Rep. Julia Brownley: 
DC: (202) 225-5811
Thousand Oaks: (805) 379-1779

Sample Script:
Hello, my name is __________, and I am a constituent of Representative Brownley's in _______________, California. I am calling to encourage her to co-sponsor H.R. 1185, the Family and Medical Insurance Leave, or FAMILY Act. Currently 62 percent of working people are either ineligible for leave under the 1993 Family and Medical Leave Act, or else they can’t afford to take unpaid leave. The FAMILY Act would help close this gap by creating an affordable, comprehensive program that provides paid family and medical leave insurance. It would ensure that Americans are better able to take time off to address serious health and caregiving needs for themselves and their families. Thank you!

The Family and Medical Leave Act allows time off from work to care for a new child, either through birth or adoption; to care for an ill, injured, or disabled child, parent, spouse, or domestic partner; to care for one’s own serious medical issues; or for certain military caregiving and leave purposes.

However, about 40 percent of the workforce is ineligible for time off under the FMLA due to requirements around employer size and hours worked. and an additional 22 percent of the workforce is eligible for unpaid time off, but can’t afford to take it. Only 17 percent of the workforce has access to paid family leave through employers, and less than 40 percent has personal medical leave.

Lack of access to paid family and medical leave leads to dire consequences for families:

  • Nearly one quarter of moms go back to work within two weeks of giving birth, which is not nearly enough time to physically recover and bond with a newborn.

  • Three out of four men in professional jobs return to work in one week or less after having a child, and nearly 60 percent of low-income fathers took no paid leave at all.

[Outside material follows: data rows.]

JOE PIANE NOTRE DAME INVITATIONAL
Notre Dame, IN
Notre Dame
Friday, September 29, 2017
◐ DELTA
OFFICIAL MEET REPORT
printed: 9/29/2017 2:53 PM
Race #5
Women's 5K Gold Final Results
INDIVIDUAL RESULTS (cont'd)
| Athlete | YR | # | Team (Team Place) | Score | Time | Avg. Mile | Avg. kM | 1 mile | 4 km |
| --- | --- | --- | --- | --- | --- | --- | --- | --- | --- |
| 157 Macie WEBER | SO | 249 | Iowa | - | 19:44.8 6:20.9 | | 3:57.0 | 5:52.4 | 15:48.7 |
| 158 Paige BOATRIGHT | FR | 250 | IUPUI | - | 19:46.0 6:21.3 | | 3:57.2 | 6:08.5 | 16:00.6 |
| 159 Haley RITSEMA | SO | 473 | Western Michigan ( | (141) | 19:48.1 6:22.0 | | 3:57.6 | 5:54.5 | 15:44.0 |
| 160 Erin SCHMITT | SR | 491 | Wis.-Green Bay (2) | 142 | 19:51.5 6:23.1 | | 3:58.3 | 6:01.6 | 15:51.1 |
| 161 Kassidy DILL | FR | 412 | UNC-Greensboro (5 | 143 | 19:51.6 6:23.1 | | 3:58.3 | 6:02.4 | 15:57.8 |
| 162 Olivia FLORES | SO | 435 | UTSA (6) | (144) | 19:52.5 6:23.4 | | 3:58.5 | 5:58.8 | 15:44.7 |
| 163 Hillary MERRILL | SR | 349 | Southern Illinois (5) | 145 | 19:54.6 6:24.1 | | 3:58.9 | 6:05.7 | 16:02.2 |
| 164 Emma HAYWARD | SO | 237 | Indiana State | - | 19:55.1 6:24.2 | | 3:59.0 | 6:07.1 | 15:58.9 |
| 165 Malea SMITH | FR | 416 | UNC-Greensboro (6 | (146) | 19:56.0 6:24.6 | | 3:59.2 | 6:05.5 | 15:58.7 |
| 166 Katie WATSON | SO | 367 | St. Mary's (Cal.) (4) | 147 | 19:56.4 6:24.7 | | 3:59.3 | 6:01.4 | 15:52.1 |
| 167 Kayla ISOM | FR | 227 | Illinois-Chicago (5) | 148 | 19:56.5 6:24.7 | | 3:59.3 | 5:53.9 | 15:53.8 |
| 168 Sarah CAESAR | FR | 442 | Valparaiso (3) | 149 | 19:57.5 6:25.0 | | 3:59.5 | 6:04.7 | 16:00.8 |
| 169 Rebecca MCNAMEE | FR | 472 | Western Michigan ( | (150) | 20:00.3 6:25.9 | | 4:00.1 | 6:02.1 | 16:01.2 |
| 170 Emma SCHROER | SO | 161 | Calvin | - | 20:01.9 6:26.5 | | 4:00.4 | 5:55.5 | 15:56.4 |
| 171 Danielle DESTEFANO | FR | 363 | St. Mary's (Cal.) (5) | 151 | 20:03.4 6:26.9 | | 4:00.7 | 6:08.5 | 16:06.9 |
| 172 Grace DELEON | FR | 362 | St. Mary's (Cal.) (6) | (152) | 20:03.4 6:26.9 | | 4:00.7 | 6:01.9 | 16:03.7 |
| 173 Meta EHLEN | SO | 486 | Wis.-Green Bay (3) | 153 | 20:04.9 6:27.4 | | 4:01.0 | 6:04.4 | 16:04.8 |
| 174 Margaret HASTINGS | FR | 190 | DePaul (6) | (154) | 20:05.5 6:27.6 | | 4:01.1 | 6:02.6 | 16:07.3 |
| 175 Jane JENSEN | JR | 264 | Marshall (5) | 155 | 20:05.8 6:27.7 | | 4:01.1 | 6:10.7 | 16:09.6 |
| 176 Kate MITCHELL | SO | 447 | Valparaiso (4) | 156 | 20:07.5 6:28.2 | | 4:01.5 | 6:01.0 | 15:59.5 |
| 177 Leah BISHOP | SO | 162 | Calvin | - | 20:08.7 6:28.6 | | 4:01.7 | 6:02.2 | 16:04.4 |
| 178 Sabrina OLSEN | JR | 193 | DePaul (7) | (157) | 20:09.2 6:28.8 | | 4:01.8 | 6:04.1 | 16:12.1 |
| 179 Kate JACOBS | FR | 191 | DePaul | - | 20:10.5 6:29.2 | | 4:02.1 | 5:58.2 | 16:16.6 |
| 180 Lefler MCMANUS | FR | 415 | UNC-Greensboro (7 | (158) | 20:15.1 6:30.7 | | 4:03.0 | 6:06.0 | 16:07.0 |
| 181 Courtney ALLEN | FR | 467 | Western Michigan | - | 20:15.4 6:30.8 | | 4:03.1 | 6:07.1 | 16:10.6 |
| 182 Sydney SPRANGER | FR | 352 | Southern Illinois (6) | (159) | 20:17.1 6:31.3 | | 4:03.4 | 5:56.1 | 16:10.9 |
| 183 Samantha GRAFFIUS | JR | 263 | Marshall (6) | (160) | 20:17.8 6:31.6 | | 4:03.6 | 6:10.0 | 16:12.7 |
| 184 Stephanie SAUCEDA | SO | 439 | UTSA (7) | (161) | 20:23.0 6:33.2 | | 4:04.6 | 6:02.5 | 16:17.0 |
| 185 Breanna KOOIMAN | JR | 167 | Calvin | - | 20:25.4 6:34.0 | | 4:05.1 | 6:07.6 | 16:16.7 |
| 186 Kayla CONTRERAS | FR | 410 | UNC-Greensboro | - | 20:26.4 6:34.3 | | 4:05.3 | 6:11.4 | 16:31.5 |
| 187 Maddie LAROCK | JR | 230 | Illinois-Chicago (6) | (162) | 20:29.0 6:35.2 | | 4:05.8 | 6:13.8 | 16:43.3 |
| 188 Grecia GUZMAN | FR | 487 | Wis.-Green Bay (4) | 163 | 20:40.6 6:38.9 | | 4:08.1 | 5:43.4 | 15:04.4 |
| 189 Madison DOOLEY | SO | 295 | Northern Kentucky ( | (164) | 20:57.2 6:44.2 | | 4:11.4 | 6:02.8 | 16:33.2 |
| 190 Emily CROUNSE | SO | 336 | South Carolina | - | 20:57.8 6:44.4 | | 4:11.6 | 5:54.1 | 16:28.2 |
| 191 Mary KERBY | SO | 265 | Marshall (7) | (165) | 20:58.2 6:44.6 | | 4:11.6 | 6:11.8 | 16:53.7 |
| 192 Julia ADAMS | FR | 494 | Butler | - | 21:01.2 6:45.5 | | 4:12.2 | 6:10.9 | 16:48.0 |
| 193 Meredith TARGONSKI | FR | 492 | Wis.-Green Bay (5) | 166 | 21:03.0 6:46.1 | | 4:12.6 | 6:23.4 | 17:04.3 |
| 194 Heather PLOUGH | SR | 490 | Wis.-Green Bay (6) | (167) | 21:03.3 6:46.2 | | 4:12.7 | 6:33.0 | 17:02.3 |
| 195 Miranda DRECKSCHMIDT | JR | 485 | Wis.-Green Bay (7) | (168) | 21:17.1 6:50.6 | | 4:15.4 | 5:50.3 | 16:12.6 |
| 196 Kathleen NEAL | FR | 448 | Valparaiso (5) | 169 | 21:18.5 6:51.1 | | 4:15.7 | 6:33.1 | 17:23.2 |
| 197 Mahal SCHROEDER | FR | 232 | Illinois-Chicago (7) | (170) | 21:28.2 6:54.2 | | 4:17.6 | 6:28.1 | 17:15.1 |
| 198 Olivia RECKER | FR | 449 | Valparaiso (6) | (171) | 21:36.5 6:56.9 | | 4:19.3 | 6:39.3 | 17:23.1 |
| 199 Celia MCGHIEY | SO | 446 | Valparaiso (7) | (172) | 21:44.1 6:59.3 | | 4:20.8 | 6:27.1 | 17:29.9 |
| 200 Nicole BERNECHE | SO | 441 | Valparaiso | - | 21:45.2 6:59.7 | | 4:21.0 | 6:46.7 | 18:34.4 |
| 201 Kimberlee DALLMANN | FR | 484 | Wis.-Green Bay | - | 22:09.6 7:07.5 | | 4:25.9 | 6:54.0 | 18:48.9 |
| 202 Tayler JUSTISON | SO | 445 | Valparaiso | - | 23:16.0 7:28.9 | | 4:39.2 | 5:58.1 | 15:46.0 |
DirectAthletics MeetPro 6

  • Those who have to take time off from work to care for family members also lose out—older workers who leave the workforce to care for an aging parent lose more than $300,000 in income and retirement savings.

The FAMILY Act would create a national paid family and medical leave insurance fund that nearly every working person would be able to access. It would:

  • Provide workers 12 weeks of partially paid time off. Workers could take time off for the birth or adoption of a child; to care for an ill, injured or disabled child, parent, spouse, or domestic partner; to care for one’s own serious medical issues; or for certain military caregiving and leave purposes. Workers would receive up to 66 percent of their monthly wages (up to a capped amount of $4,000 per month) to ensure that low- and middle-wage workers have a higher share of their wages replaced.

  • Apply to virtually all working people across the United States, regardless of their jobs or where they live. Younger, part-time, lower-wage, contingent, and self-employed workers would all be eligible for benefits.

  • Be funded responsibly and sustainably, without harming other critical government programs. Employers and employees would make small payroll contributions of two-tenths of 1 percent each (two cents per $10 in wages), or less than $2.00 per week for a typical worker. The payroll deductions would go into a dedicated fund administered by a new Office of Paid Family and Medical Leave that would then disburse the benefits when workers need them. With a dedicated funding stream, Congress won’t be able to pit funding for paid leave against other critical programs. Furthermore, the social insurance model allows small businesses that can’t provide paid leave on their own to have access to the same benefits as big businesses, and compete for the same talent.